**Job 1:**
Locate every line in the rows below that contains the string "kern", matching case exactly, and copy each one.
---- Page extract
“Ghetto Brewing” by McKinley Alvarez – Guest Post

McKinley Alvarez, Kombucha Homebrewer, photographer and yoga teacher, delivers his thoughts on "ghetto Kombucha brewing techniques" in this guest postPlease welcome Guest Poster and Power Homebrewer McKinley Alvarez from Santa Cruz, CA!

Today’s post is all about advanced brewing techniques using fresh fruit.

While I advise brewers never to use fruit during primary fermentation to protect the health of the brew, of course there are many ways to make Kombucha as the SCOBY is an extremely hearty organism.

In that spirit, McKinley shares some ideas of how he makes his flavored Kombucha. Enjoy!

(He also takes awesome photos: check out his Flickr stream.)


Thank you Kombucha Mamma for inviting me to share my story of ghetto brewing! This is an honor since I consider you a critical resource to the Kombucha community.

I hope my story will inspire people who may be afraid to try brewing their own Kombucha.

Kombucha Brewing Jars
McKinley's jars

I can’t imagine life without Kombucha. When i’m hungry but don’t have time to eat, I drink some Kombucha to keep me going for a couple hours.

If I go a day or two without Kombucha, I find myself eating fruit like it’s going out of style to replace all the vitamins and nutrients my body is used to getting.

I also think it helps settle my stomach down too, but who knows, I’m not a doctor.

“I can’t imagine life without Kombucha.”

I remember the first time I heard of Kombucha—it was at the Bikram yoga studio where I practise. Only the teachers were drinking it, or so it seemed. GTs Kombucha is so expensive, at $3.50 – $5 a bottle and, being on budget, I didn’t actually get to try it for awhile.

Some people say Kombucha is an acquired taste, but I was hooked after my first bottle of Divine Grape. Oh my God, I had never tasted anything so refreshing. I got so hooked, a hippie friend of mine encouraged me to make my own. “No way can this make mine taste like the expensive GTs brand I’ve been buying,” I thought.

Fast forward a few months and I’m on the unemployment line wondering how I’m going to afford my Kombucha addiction. Remembering that Kombucha is an ancient Chinese tea, I researched how to brew my own on this very website. I decided I wanted to try making Strawberry Serenity or Divine Grape, my two favorite flavors.

Fruit added in during the kombucha brewing process.
Fruit added in during the kombucha brewing process. (p.s. Cheesecloth will let in fruit flies. Use a closed-weave cloth cover McKinley!)

I dove in a got a kombucha culture —it looked weird and slimy. I suddenly found myself immersed in the world of what I call “Ghetto brewing.”
--------
---- Raw records
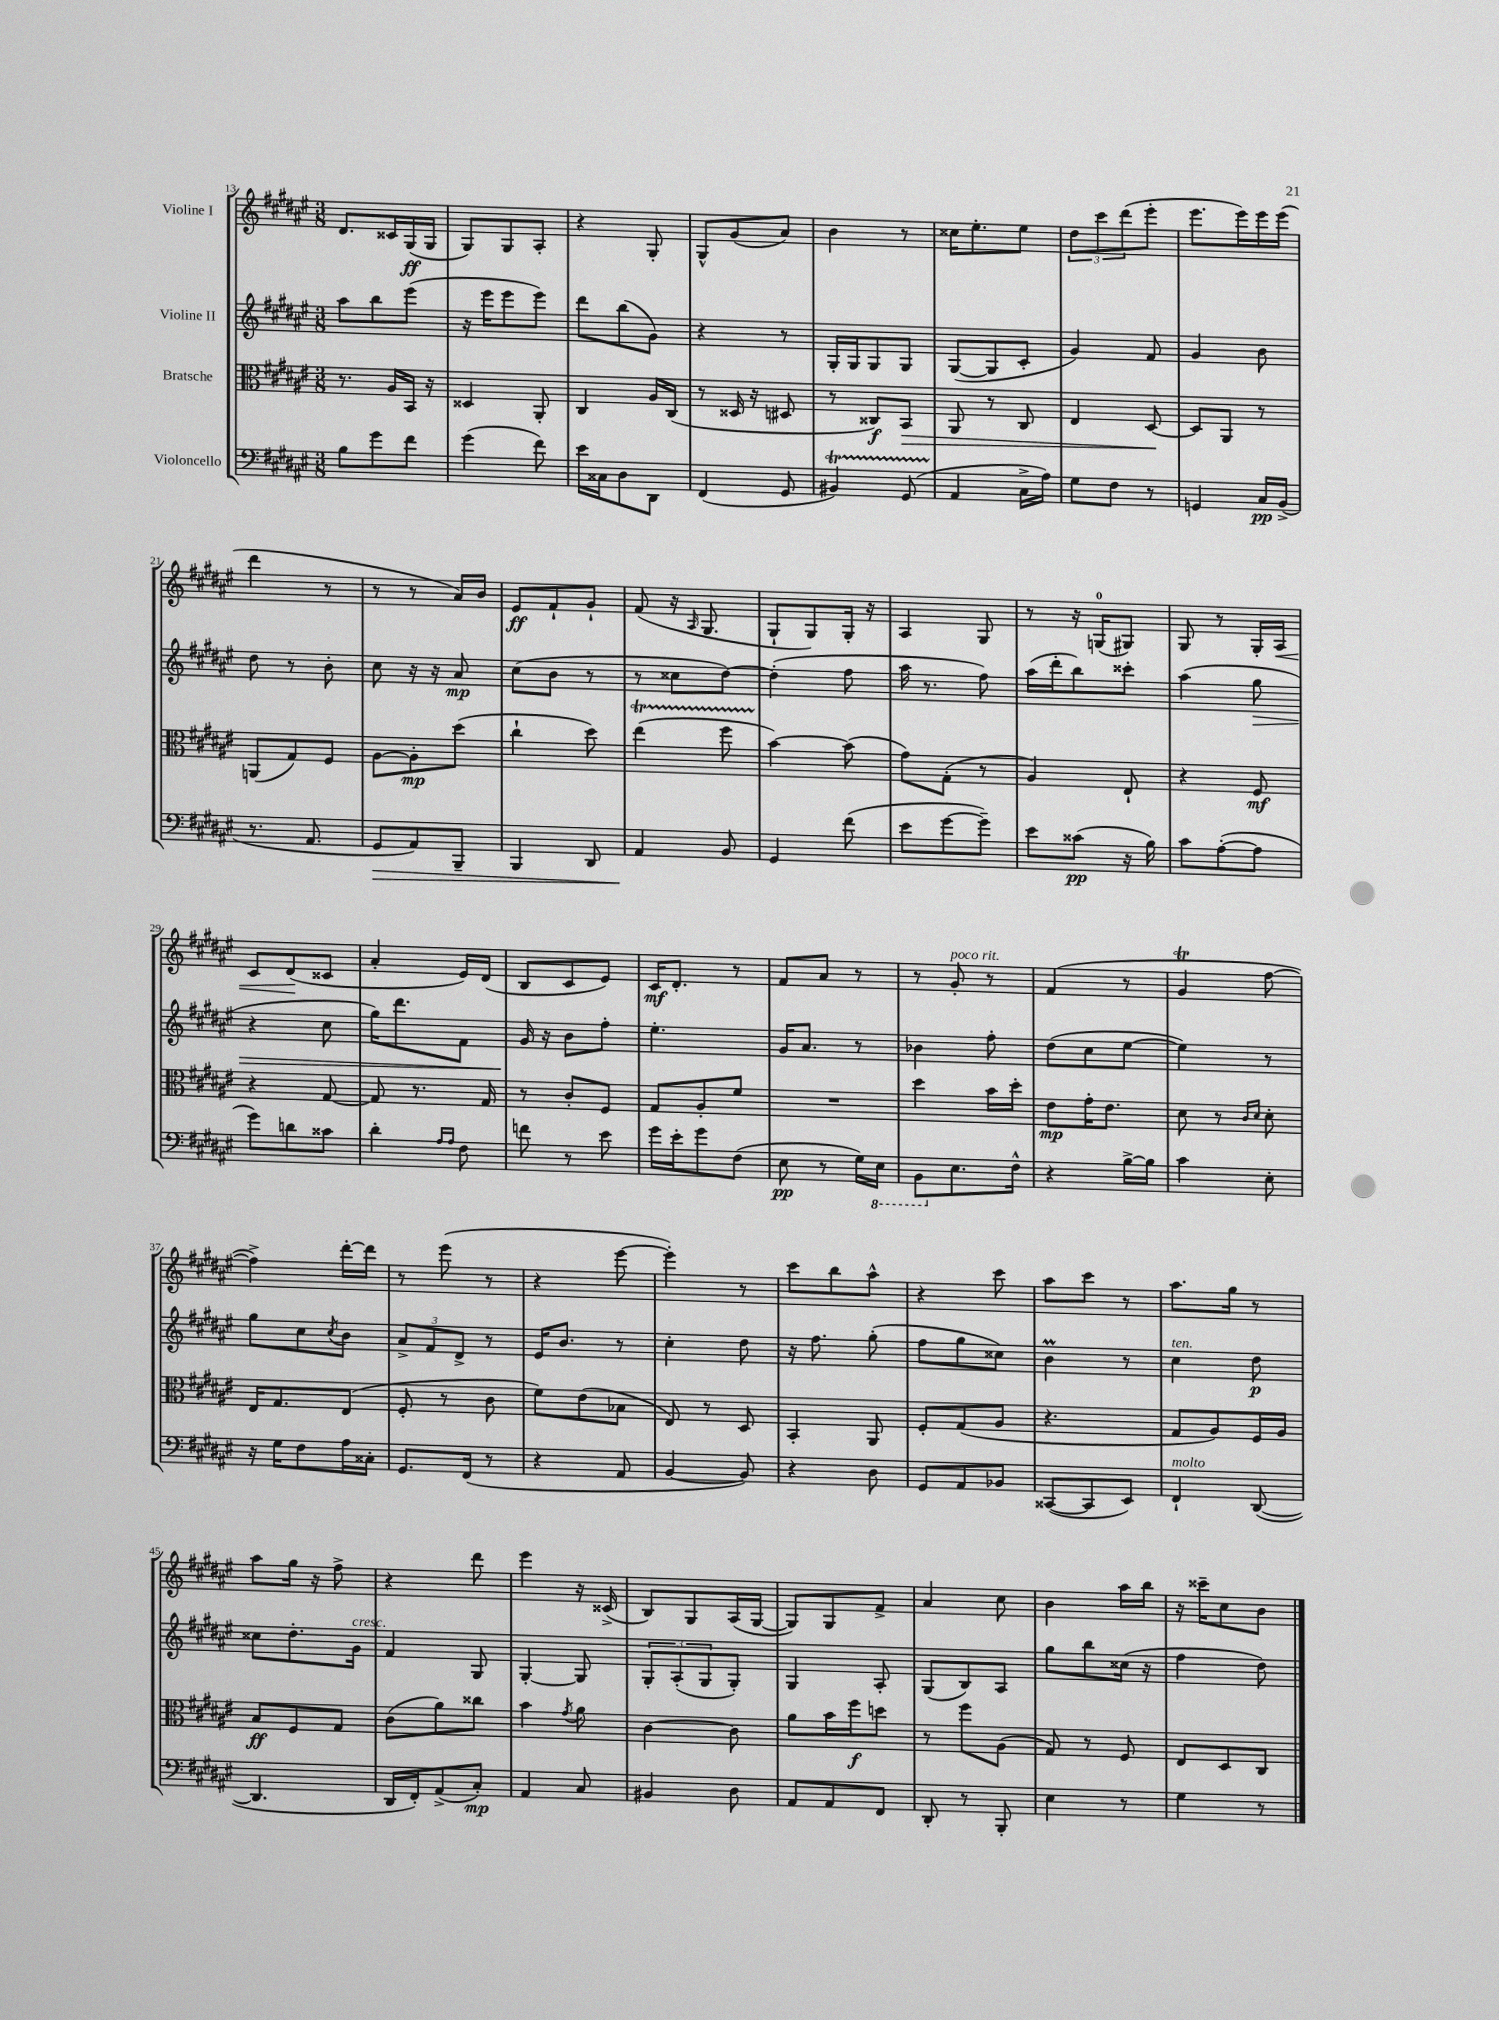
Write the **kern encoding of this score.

**kern	**dynam	**kern	**dynam	**kern	**dynam	**kern	**dynam
*part4	*part4	*part3	*part3	*part2	*part2	*part1	*part1
*staff4	*staff4	*staff3	*staff3	*staff2	*staff2	*staff1	*staff1
*I"Violoncello	*	*I"Bratsche	*	*I"Violine II	*	*I"Violine I	*
*clefF4	*	*clefC3	*	*clefG2	*	*clefG2	*
*k[f#c#g#d#a#e#]	*	*k[f#c#g#d#a#e#]	*	*k[f#c#g#d#a#e#]	*	*k[f#c#g#d#a#e#]	*
*M3/8	*	*M3/8	*	*M3/8	*	*M3/8	*
=13	=13	=13	=13	=13	=13	=13	=13
8B\L	.	8.r	.	8aa#\L	.	8.d#/L	.
8g#\	.	.	.	8bb\	.	.	.
.	.	16A#/LL	.	.	.	16c##X/L	.
8f#\J	.	16BB/JJ	.	(8eee#\J	.	(16G#/	ff
.	.	16r	.	.	.	16G#/JJ	.
=14	=14	=14	=14	=14	=14	=14	=14
(4g#\	.	4D##X/	.	16r	.	8G#/L)	.
.	.	.	.	16eee#\KL	.	.	.
.	.	.	.	8eee#\	.	8G#/	.
8f#\)	.	8AA#'/	.	8eee#\J)	.	8A#'/J	.
=15	=15	=15	=15	=15	=15	=15	=15
16e#\LL	.	4C#/	.	8ddd#\L	.	4r	.
16C##X\J	.	.	.	.	.	.	.
8D#\	.	.	.	(8bb\	.	.	.
8DD#\J	.	16A#/LL	.	8g#\J)	.	8G#'/	.
.	.	(16C#/JJ	.	.	.	.	.
=16	=16	=16	=16	=16	=16	=16	=16
(4FF#/	.	8r	.	4r	.	8G#^^/L	.
.	.	16D##X/	.	.	.	(8g#/	.
.	.	16r	.	.	.	.	.
8GG#/	.	8D#X/	.	8r	.	8a#/J)	.
=17	=17	=17	=17	=17	=17	=17	=17
4BB#Xt/)	.	8r	.	16G#'/LL	.	4b\	.
.	.	.	.	16G#/J	.	.	.
.	.	8C##X/L)	f	8G#/	.	.	.
!	!	!	!LO:HP:b	!	!	!	!
(8GG#TTT/	.	8BB/J	>	8G#/J	.	8r	.
=18	=18	=18	=18	=18	=18	=18	=18
4AA#/	.	8AA#/	.	([8G#/L	.	16cc##X\KL	.
.	.	.	.	.	.	8.ee#'\	.
.	.	8r	.	8G#/]	.	.	.
16C#^\LL	.	8C#/	.	8c#'/J	.	8ee#\J	.
16A#\JJ)	.	.	.	.	.	.	.
=19	=19	=19	=19	=19	=19	=19	=19
8G#\L	.	4E#/	.	4g#/)	.	12dd#\L	.
.	.	.	.	.	.	12ccc#\	.
8F#\J	.	.	.	.	.	.	.
.	.	.	.	.	.	(12ddd#\	.
8r	.	[8D#/	.	8f#/	.	8eee#'\J	.
.	.	.	]	.	.	.	.
=20	=20	=20	=20	=20	=20	=20	=20
4GGn/	.	8D#/L]	.	4g#/	.	8.eee#\L	.
.	.	8AA#/J	.	.	.	.	.
.	.	.	.	.	.	16eee#\L)	.
16C#/LL	pp	8r	.	8b\	.	16eee#\	.
(16BB^/JJ	.	.	.	.	.	(16eee#\JJ	.
!!LO:LB:g=z
=21	=21	=21	=21	=21	=21	=21	=21
8.r	.	(8AAn/L	.	8dd#\	.	4ddd#\	.
.	.	8G#/)	.	8r	.	.	.
8.AA#/	.	.	.	.	.	.	.
.	.	8F#/J	.	8b'\	.	8r	.
=22	=22	=22	=22	=22	=22	=22	=22
!	!LO:HP:b	!	!	!	!	!	!
8GG#/L	>	[8A#\L	.	8cc#\	.	8r	.
8AA#/)	.	8A#'\]	mp	16r	.	8r	.
.	.	.	.	16r	.	.	.
8BBB~/J	.	(8dd#\J	.	8a#/	mp	16a#/LL)	.
.	.	.	.	.	.	16b/JJ	.
=23	=23	=23	=23	=23	=23	=23	=23
4BBB/	.	4cc#`\	.	(8cc#\L	.	8e#/L	ff
.	.	.	.	8b\J	.	8f#`/	.
8DD#/	.	8dd#\)	.	8r	.	8g#`/J	.
=24	=24	=24	=24	=24	=24	=24	=24
4AA#/	.	(4ee#t\	.	8r	.	(8f#/	.
.	.	.	.	8cc##X\L	.	16r	.
.	.	.	.	.	.	16qqA#/	.
.	.	.	.	.	.	8.G#/	.
8BB/	]	8ff#TTT\	.	[8dd#\J)	.	.	.
=25	=25	=25	=25	=25	=25	=25	=25
4GG#/	.	[4b\)	.	(4dd#'\]	.	8G#`/L	.
.	.	.	.	.	.	8G#/)	.
(8f#\	.	(8b\]	.	8ff#\	.	16G#'/Jk	.
.	.	.	.	.	.	16r	.
=26	=26	=26	=26	=26	=26	=26	=26
8e#\L	.	8g#\L)	.	16aa#\	.	4A#/	.
.	.	.	.	8.r	.	.	.
[8g#\	.	(8G#'\J	.	.	.	.	.
8g#~\J])	.	8r	.	8ff#\)	.	8G#/	.
=27	=27	=27	=27	=27	=27	=27	=27
8e#\L	.	4A#/)	.	(16aa#\LL	.	8r	.
.	.	.	.	16ddd#'\J	.	.	.
(8c##X\J	pp	.	.	8bb\)	.	16r	.
.	.	.	.	.	.	(16Gn/KL	.
16r	.	8E#`/	.	8ccc##X'\J	.	8G#X/J)	.
16B\)	.	.	.	.	.	.	.
=28	=28	=28	=28	=28	=28	=28	=28
8c#\L	.	4r	.	(4aa#\	.	8G#/	.
([8A#'\	.	.	.	.	.	8r	.
!	!	!	!	!	!LO:HP:b	!	!
8A#\J]	.	8F#/	mf	8gg#\	>	16G#'/LL	.
!	!	!	!	!	!	!	!LO:HP:b
.	.	.	.	.	.	16A#/JJ	<
!!LO:LB:g=z
=29	=29	=29	=29	=29	=29	=29	=29
8g#\L)	.	4r	.	4r	.	8c#/L	.
8dn\	.	.	.	.	.	(8d#/	.
8c##X\J	.	[8G#/	.	8cc#\	.	8c##X/J	[
=30	=30	=30	=30	=30	=30	=30	=30
4d#'\	.	8G#/]	.	16gg#\KL)	.	4a#'/	.
.	.	.	.	8.ddd#\	.	.	.
.	.	8.r	.	.	.	.	.
16qqA#/LL	.	.	.	.	.	.	.
16qqA#/JJ	.	.	.	.	.	.	.
8F#\	.	.	.	8f#\J	.	16e#/LL)	.
.	.	16G#/	.	.	.	(16d#/JJ	.
=31	=31	=31	=31	=31	=31	=31	=31
8fn\	.	8r	.	16g#/	.	8B/L	.
.	.	.	.	16r	]	.	.
8r	.	8c#'/L	.	8b\L	.	8c#/	.
8e#\	.	8F#/J	.	8ff#'\J	.	8e#/J)	.
=32	=32	=32	=32	=32	=32	=32	=32
16g#\LL	.	8G#/L	.	4.ee#'\	.	16c#/KL	mf
16e#'\J	.	.	.	.	.	8.d#'/J	.
8g#\	.	8A#'/	.	.	.	.	.
(8F#\J	.	8f#/J	.	.	.	8r	.
=33	=33	=33	=33	=33	=33	=33	=33
8E#\	pp	4.r	.	16g#/KL	.	8f#/L	.
.	.	.	.	8.a#/J	.	.	.
8r	.	.	.	.	.	8a#/J	.
16G#\LL)	.	.	.	8r	.	8r	.
*8ba	*	*	*	*	*	*	*
16EE#\JJ	.	.	.	.	.	.	.
=34	=34	=34	=34	=34	=34	=34	=34
8BBB\L	.	4dd#\	.	4b-X\	.	8r	.
*X8ba	*	*	*	*	*	*	*
!	!	!	!	!	!	!LO:TX:a:i:t=poco rit.	!
8.E#\	.	.	.	.	.	8g#'/	.
.	.	16b\LL	.	8ff#'\	.	8r	.
16F#^^\Jk	.	16dd#'\JJ	.	.	.	.	.
=35	=35	=35	=35	=35	=35	=35	=35
4r	.	8e#\L	mp	(8dd#\L	.	(4f#/	.
.	.	16g#'\K	.	8cc#\	.	.	.
.	.	8.e#\J	.	.	.	.	.
[16B^\LL	.	.	.	[8ee#\J	.	8r	.
16B\JJ]	.	.	.	.	.	.	.
=36	=36	=36	=36	=36	=36	=36	=36
4c#\	.	8d#\	.	4ee#\])	.	4g#T/	.
.	.	8r	.	.	.	.	.
.	.	16qqc#/LL	.	.	.	.	.
.	.	16qqd#/JJ	.	.	.	.	.
8E#'\	.	8d#'\	.	8r	.	[8ff#\	.
!!LO:LB:g=z
=37	=37	=37	=37	=37	=37	=37	=37
16r	.	16E#/KL	.	8gg#\L	.	4ff#^\])	.
16G#\KL	.	8.G#/	.	.	.	.	.
8F#\	.	.	.	8cc#\	.	.	.
.	.	.	.	8qcc#/	.	.	.
16A#\L	.	(8E#/J	.	8b\J	.	[16ddd#'\LL	.
16C##X'\JJ	.	.	.	.	.	16ddd#\JJ]	.
=38	=38	=38	=38	=38	=38	=38	=38
8.GG#/L	.	8F#'/	.	12a#^/L	.	8r	.
.	.	.	.	12f#/	.	.	.
.	.	8r	.	.	.	(8eee#\	.
.	.	.	.	12d#^/J	.	.	.
(16FF#/Jk	.	.	.	.	.	.	.
8r	.	8c#\	.	8r	.	8r	.
=39	=39	=39	=39	=39	=39	=39	=39
4r	.	8f#\L)	.	16e#/KL	.	4r	.
.	.	.	.	8.b/J	.	.	.
.	.	(8e#\	.	.	.	.	.
8AA#/	.	8B-X\J	.	8r	.	[8eee#\	.
=40	=40	=40	=40	=40	=40	=40	=40
[4BB/	.	8E#/)	.	4cc#'\	.	4eee#'\])	.
.	.	8r	.	.	.	.	.
8BB/])	.	8D#/	.	8dd#\	.	8r	.
=41	=41	=41	=41	=41	=41	=41	=41
4r	.	4BB'/	.	16r	.	8ccc#\L	.
.	.	.	.	8.ff#\	.	.	.
.	.	.	.	.	.	8bb\	.
8D#\	.	8AA#/	.	(8gg#'\	.	8aa#^^\J	.
=42	=42	=42	=42	=42	=42	=42	=42
8GG#/L	.	8F#'/L	.	8ff#\L	.	4r	.
8AA#/	.	(8G#/	.	8gg#\	.	.	.
8BB-X/J	.	8A#/J	.	8cc##X\J)	.	8ccc#\	.
=43	=43	=43	=43	=43	=43	=43	=43
([8CC##X/L	.	4.r	.	4bM\	.	8aa#\L	.
8CC##/]	.	.	.	.	.	8ccc#\J	.
8EE#/J)	.	.	.	8r	.	8r	.
=44	=44	=44	=44	=44	=44	=44	=44
!	!	!	!	!LO:TX:a:i:t=ten.	!	!	!
!LO:TX:a:i:t=molto	!	!	!	!	!	!	!
4FF#`/	.	8G#/L	.	4cc#\	.	8.aa#\L	.
.	.	8A#/)	.	.	.	.	.
.	.	.	.	.	.	16gg#\Jk	.
([8DD#/	.	16F#/L	.	8dd#\	p	8r	.
.	.	16A#/JJ	.	.	.	.	.
!!LO:LB:g=z
=45	=45	=45	=45	=45	=45	=45	=45
4.DD#/]	.	8B/L	ff	8cc##X\L	.	8aa#\L	.
.	.	8F#/	.	8.dd#'\	.	16gg#\Jk	.
.	.	.	.	.	.	16r	.
.	.	8G#/J	.	.	.	8ff#^\	.
!	!	!	!	!LO:TX:a:i:t=cresc.	!	!	!
.	.	.	.	16g#\Jk	.	.	.
=46	=46	=46	=46	=46	=46	=46	=46
16DD#/LL	.	(8c#\L	.	4f#/	.	4r	.
16FF#'/J)	.	.	.	.	.	.	.
(8AA#^/	.	8a#\)	.	.	.	.	.
8C#'/J)	mp	8cc##X\J	.	8G#/	.	8ddd#\	.
=47	=47	=47	=47	=47	=47	=47	=47
4AA#/	.	4b\	.	[4G#'/	.	4eee#\	.
.	.	8qg#/	.	.	.	.	.
8C#/	.	8a#\	.	8G#/]	.	16r	.
.	.	.	.	.	.	(16c##X^/	.
=48	=48	=48	=48	=48	=48	=48	=48
4BB#X/	.	[4c#\	.	12G#'/L	.	8B/L)	.
.	.	.	.	(12A#'/	.	.	.
.	.	.	.	.	.	8G#/	.
.	.	.	.	12G#/	.	.	.
8D#\	.	8c#\]	.	8G#'/J)	.	(16A#/L	.
.	.	.	.	.	.	[16G#/JJ	.
=49	=49	=49	=49	=49	=49	=49	=49
8AA#/L	.	8a#\L	.	4G#/	.	8G#/L])	.
8AA#/	.	16b\L	.	.	.	8G#/	.
.	.	16ff#\J	f	.	.	.	.
8FF#/J	.	8ddn\J	.	8A#'/	.	8f#^/J	.
=50	=50	=50	=50	=50	=50	=50	=50
8DD#'/	.	8r	.	(8G#/L	.	4a#/	.
8r	.	8ff#\L	.	8B/)	.	.	.
8BBB'/	.	(8A#\J	.	8A#/J	.	8cc#\	.
=51	=51	=51	=51	=51	=51	=51	=51
4E#\	.	8G#/)	.	8gg#\L	.	4b\	.
.	.	8r	.	8bb\	.	.	.
8r	.	8F#/	.	(16cc##X\Jk	.	16aa#\LL	.
.	.	.	.	16r	.	16bb\JJ	.
=52	=52	=52	=52	=52	=52	=52	=52
4G#\	.	8E#/L	.	4ff#\	.	16r	.
.	.	.	.	.	.	16ccc##X~\KL	.
.	.	8D#/	.	.	.	8cc#\	.
8r	.	8C#/J	.	8dd#\)	.	8b\J	.
==	==	==	==	==	==	==	==
*-	*-	*-	*-	*-	*-	*-	*-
--------
**Job 2:**
Rewrite everything in the Kombucha guest post from "I hope my story" down to "used to getting.", changing "a couple hours" to "a few hours".

**Final answer 1:**
Write the **kern encoding of this score.
**kern	**dynam	**kern	**dynam	**kern	**dynam	**kern	**dynam

**Final answer 2:**
I hope my story will inspire people who may be afraid to try brewing their own Kombucha.

Kombucha Brewing Jars
McKinley's jars

I can’t imagine life without Kombucha. When i’m hungry but don’t have time to eat, I drink some Kombucha to keep me going for a few hours.

If I go a day or two without Kombucha, I find myself eating fruit like it’s going out of style to replace all the vitamins and nutrients my body is used to getting.